Потерявший было сознание командир открыл глаза и разразился жутким, прерывающимся икотой смехом. Слезы лились из глаз обычно сдержанного летчика. Второй пилот испугался, ведь такое он видел впервые: человек, только что переживший сердечный приступ, тут же сошел с ума.

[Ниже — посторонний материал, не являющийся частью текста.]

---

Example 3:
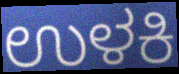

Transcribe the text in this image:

ಉಳಕಿ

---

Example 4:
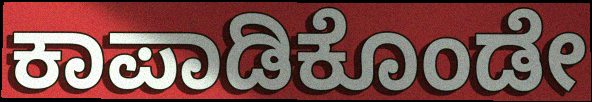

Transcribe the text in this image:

ಕಾಪಾಡಿಕೊಂಡೇ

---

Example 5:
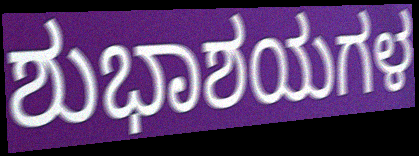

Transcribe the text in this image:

ಶುಭಾಶಯಗಳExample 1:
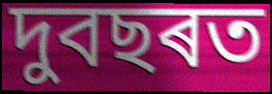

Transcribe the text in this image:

দুবছৰত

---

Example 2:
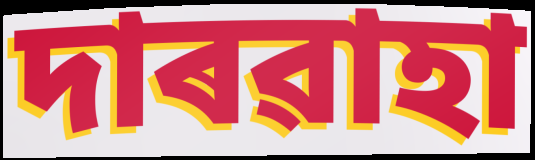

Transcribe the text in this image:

দাৰৱাহা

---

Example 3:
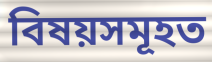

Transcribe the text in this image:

বিষয়সমূহত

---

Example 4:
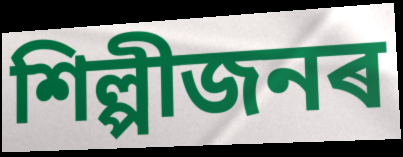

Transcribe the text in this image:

শিল্পীজনৰ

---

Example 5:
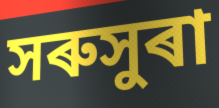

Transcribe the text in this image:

সৰুসুৰা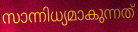
സാന്നിധ്യമാകുന്നത്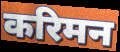
करिमनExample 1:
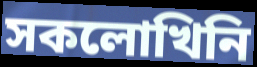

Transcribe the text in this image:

সকলোখিনি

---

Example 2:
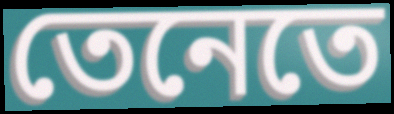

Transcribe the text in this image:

তেনেতে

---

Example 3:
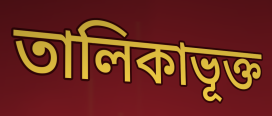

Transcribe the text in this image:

তালিকাভূক্ত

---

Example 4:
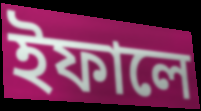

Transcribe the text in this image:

ইফালে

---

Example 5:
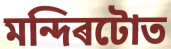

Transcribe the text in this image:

মন্দিৰটোত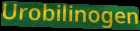
Urobilinogen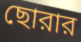
ছোরারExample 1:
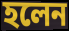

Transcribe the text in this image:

হলেন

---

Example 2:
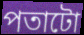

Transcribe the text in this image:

পতাটো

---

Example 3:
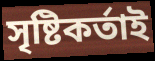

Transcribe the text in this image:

সৃষ্টিকৰ্তাই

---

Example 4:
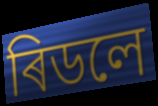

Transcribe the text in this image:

ৰিডলে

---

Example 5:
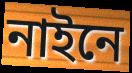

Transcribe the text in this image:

নাইনে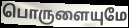
பொருளையுமே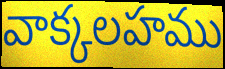
వాక్కలహము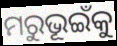
ମରୁଭୂଇଁକୁ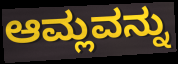
ಆಮ್ಲವನ್ನು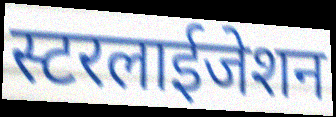
स्टरलाईजेशन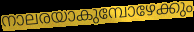
നാലരയാകുമ്പോഴേക്കും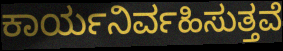
ಕಾರ್ಯನಿರ್ವಹಿಸುತ್ತವೆ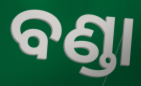
ବଣ୍ଡା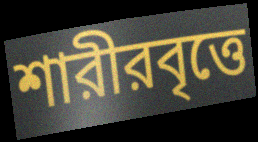
শারীরবৃত্তে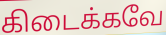
கிடைக்கவேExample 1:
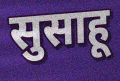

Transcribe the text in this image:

सुसाहू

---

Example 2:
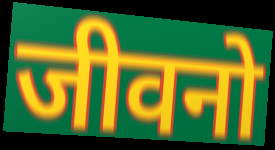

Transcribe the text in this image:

जीवनो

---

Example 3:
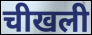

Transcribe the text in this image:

चीखली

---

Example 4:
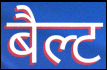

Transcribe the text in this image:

बैल्ट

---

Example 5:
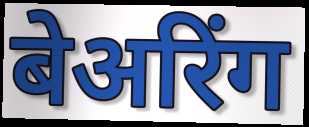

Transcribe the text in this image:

बेअरिंग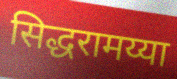
सिद्धरामय्या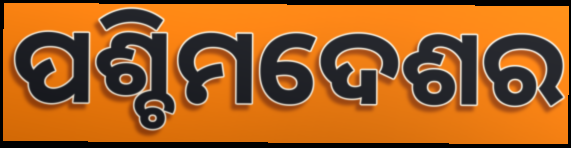
ପଶ୍ଚିମଦେଶର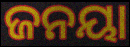
ଜନୟା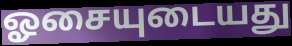
ஓசையுடையதுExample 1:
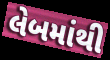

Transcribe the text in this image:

લેબમાંથી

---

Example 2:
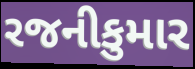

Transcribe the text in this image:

રજનીકુમાર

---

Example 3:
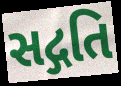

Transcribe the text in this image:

સદ્ગતિ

Наконец у командира икота сменилась более естественными звуками, и он взялся за рукоятки управления. Но второй пилот был начеку. Уже почти успокоившейся и только нервно вздрагивающий командир кивнул ему: мол, посмотри вниз сам. Его напарник так и сделал. Под брюхом «восьмерки» на длинном фале висел Тотоша. Хотя болото крепко держало лаборанта, машина оказалась сильнее и спасла человека. Правда в трясине осталось то, что было одето на Тотоше ниже пояса: резиновые сапоги, портянки, брезентовые штаны и трусы. И теперь под фюзеляжем на веревке болтался лаборант, суча волосатыми толстыми ножками и сверкая на всю тундру розовой задницей.

Вертолет завис над разведанной сухой гривкой. Сначала освободили из петли Тотошу, потом приземлилась машина. Из нее выпрыгнул Александр Николаевич, а борт-механик стал подавать биологам их экспедиционное барахло.

Через минуту «восьмерка», освободившаяся от неординарных пассажиров, поднялась вверх, и как только воздушные вихри стихли, полуголый Тотоша лихорадочно запрыгал: на его незащищенные телеса налетела туча комаров и мошек. Тотоша, пританцовывая и крутя толстым задом, лихорадочно распаковывал рюкзак в поисках запасных штанов и оставшейся у него единственной пары обуви – туристических ботинок.

Вертолет сделал прощальный круг. Когда он проходил над склоненным над рюкзаком лаборантом, машина угрожающе качнулась: командир снова на мгновение потерял контроль над собой.

* * *

Ни вертолетчики, ни владелец каракатицы не согласились подвезти Вову, и ему пришлось идти пешком до ближайшей железнодорожной станции. Чем ближе он подходил к населенному пункту, тем чаще ему встречались следы человека. Самые безобразные отметины оставляли геологи. Они, привыкшие жить на широкую ногу, не утруждали себя демонтажем своих временных становищ, лагерей и полевых баз. Вова миновал свалки из труб буров, покореженных вышек и куч каменного угля, которым когда-то обогревались теплолюбивые разведчики земных недр. В нескольких местах виднелись «бочки» – огромные цилиндрические дома, спроектированные специально для тундры. В каждом таком высоко поднятом над землей железном «пенале» было три отсека: тамбур с туалетом, кухня и комната на четырех человек. Была там и печь, топящаяся соляром, – то есть все условия для автономного существования. Но тундровые бродяги по своему скудоумию поджигали эти оставленные геологами бесплатные гостинцы. Обгоревшие, покрытые ржавчиной цилиндры становились годными только для гнездования чечеток и каменок, да еще для ориентирования на ровной местности.

У самого горизонта маячили какие-то темные прямоугольники, а между ними что-то блестело. Путь Вовы проходил мимо, но он знал, что там находятся многометровые, сваренные из толстых железных листов кубы, и старый самолет. Вове было также известно, что если подойти поближе, то и в стальных листах можно увидеть дыры различных размеров и очертаний; а фюзеляж самолета, кроме всего прочего, развален надвое. Всё это были следы регулярных визитов на свой полигон штурмовой авиации.

На милитаризацию тундры указывали и другие объекты. Вова, миновав два пригорка, вышел к военно-морской базе, состоявшей из нескольких домов. База располагалась в сотнях километров от ближайшего моря, в семи – от ближайшей реки. Это была станция слежения за тем, куда упадет учебная ракета, пускаемая с далекой подводной лодки.